Do You Have Headline Anxiety?

My local newspaper, The Oregonian, today had a giant front-page headline: DOWN, DOWN…, with a jagged line tracking the Dow Jones industrial average for the last year.

Whether you get your news online or from a newspaper, or both, it’s easy to have headline anxiety. You know how it is: you read a headline, and your heart starts to beat faster. Television news can have the same effect, and CNN with its running headlines at the bottom of the screen, is particularly good at raising anxiety.

Even when a legitimate cause for concern exists, headline anxiety does not help us respond thoughtfully to the challenges at hand. The various forms of media have an interest in upping our anxiety: more viewers, site visitors and newspapers sold. But we don’t have to follow their lead. It’s better for us and for those we lead if we can manage our anxiety in response to external events. When leaders can be thoughtful rather than reactive, creative solutions are more likely to emerge.

Here are some suggestions:
— ration your exposure to news. Choose selected times during the day (or even every other day) to catch up.
— use the news as an opportunity for prayer rather than outrage.
— spend as much time reading books as you do news (this will help give you a longer perspective).

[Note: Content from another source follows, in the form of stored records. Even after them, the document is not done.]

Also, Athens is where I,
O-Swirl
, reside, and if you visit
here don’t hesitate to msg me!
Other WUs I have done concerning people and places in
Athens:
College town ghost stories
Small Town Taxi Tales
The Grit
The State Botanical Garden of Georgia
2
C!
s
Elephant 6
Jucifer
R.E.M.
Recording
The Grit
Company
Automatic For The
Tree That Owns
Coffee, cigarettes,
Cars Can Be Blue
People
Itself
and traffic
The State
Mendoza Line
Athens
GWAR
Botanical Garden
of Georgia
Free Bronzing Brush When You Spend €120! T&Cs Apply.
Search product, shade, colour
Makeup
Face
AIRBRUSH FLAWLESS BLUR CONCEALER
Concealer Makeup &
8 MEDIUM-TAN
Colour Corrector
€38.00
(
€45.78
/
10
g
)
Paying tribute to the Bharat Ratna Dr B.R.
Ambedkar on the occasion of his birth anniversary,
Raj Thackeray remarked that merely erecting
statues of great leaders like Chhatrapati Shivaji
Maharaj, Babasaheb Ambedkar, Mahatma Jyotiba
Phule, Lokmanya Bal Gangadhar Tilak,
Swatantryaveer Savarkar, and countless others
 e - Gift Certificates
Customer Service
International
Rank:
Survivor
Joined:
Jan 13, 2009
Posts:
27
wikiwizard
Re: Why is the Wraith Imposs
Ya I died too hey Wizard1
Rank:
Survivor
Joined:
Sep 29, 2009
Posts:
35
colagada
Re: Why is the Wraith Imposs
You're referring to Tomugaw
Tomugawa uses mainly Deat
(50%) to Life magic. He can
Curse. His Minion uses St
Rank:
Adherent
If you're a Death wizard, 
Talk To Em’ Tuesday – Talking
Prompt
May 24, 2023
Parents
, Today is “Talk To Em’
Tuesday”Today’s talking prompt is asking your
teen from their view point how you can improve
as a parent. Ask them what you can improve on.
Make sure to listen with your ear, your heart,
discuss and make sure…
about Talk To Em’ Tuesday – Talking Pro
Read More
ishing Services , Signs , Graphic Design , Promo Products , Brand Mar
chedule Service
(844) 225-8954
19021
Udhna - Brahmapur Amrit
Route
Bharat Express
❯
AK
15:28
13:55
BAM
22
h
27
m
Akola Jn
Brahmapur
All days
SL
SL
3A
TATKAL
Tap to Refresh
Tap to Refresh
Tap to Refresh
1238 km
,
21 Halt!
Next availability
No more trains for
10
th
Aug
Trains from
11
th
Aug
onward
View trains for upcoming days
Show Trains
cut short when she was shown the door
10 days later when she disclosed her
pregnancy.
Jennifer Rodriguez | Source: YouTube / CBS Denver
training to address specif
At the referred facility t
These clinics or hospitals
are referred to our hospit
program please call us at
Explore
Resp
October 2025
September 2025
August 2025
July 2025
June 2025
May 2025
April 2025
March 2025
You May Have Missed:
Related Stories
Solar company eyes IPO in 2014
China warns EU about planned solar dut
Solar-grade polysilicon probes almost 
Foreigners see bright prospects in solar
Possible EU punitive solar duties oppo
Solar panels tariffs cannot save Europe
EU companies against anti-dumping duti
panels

I made one small choice myself recently. I’ve stopped reading the first section of the newspaper while I eat breakfast. I discovered I wasn’t even tasting my food because I was too concerned about what I was reading. Now I read the fun stuff (comics and entertainment) first. I catch up on the news while I finish my coffee.

How can you manage your headline anxiety?

3 replies on “Do You Have Headline Anxiety?

  • Abigail Stockman

    I’ve turned off NPR in the morning and find my renewal in Bach’s St. Matthew’s Passion, especially the chorale that Peter, Paul, and Mary use as the setting for “Because All Men are Brothers”. In spite of their title’s sexism – the words are more hopeful than anxious.

    Reply
  • Israel Galindo

    A timely post, Margaret. For the past three days I’ve stopped listening to NPR on the drive to work. It was more anxiety-producing than the stress of dealing with rush hour highway traffic. While I recognize the seriousness of the financial times the singular extended over-focus on that one issue over the past weeks is more than I cared to take. Now I play my Beethoven CDs on the ride ot work and arrive in a better frame of mind. And guess what, at the end of the day the news is the same.